Ok, good suggestion. I will change it.
> src/hotspot/share/oops/oop.hpp line 310:
>
>> 308: // for code generation
>> 309: static int mark_offset_in_bytes() { return offset_of(oopDesc, _mark); }
>> 310: static int nklass_offset_in_bytes() {
>
> Feels like it should be the other way around: always ask for `klass_offset_in_bytes()`. Return Lilliput offset in `_LP64`, return the usual `offset_of(oopDesc, _metadata._klass)`. Saves the headache of replacing `klass_offset_in_bytes` to `nklass_offset_in_bytes` everywhere?

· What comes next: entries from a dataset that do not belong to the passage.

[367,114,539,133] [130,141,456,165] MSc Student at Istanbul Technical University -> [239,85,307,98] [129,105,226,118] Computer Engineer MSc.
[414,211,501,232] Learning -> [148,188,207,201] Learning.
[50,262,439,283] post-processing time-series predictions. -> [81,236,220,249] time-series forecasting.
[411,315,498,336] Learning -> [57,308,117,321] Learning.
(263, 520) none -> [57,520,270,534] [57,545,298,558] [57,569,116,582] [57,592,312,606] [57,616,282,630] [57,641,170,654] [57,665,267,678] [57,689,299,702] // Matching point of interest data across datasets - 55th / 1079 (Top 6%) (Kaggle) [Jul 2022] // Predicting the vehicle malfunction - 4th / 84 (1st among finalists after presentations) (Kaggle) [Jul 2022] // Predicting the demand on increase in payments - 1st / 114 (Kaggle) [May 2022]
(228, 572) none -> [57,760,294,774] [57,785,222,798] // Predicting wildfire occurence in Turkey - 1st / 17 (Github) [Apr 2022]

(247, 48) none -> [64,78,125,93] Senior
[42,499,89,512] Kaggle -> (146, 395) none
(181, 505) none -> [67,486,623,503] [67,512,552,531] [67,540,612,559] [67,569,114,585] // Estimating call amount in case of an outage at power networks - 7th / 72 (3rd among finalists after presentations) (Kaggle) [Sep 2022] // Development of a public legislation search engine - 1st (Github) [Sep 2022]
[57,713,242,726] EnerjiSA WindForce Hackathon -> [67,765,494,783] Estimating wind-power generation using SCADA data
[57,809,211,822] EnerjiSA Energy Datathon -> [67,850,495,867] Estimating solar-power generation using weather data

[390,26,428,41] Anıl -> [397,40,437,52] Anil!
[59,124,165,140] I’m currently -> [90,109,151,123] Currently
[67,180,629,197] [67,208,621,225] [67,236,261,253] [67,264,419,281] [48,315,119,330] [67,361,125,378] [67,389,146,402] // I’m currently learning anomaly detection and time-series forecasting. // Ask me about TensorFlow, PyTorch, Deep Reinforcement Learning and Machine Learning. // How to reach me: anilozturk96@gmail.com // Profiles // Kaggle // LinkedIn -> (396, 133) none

Yes, I can do that as soon as the Klass* is eliminated. Currently we still need to deal with both. See below.
> src/hotspot/share/opto/macro.cpp line 1676:
>
>> 1674: rawmem = make_store(control, rawmem, object, oopDesc::mark_offset_in_bytes(), mark_node, TypeX_X->basic_type());
>> 1675: rawmem = make_store(control, rawmem, object, oopDesc::nklass_offset_in_bytes(), klass_node, T_METADATA);
>> 1676: rawmem = make_store(control, rawmem, object, oopDesc::klass_offset_in_bytes(), klass_node, T_METADATA);
>
> This looks patently weird. What do we store to, `nklass` or `klass`? Why both here?
The Klass* will be eliminated in the subsequent PR. Until then, we have to keep both.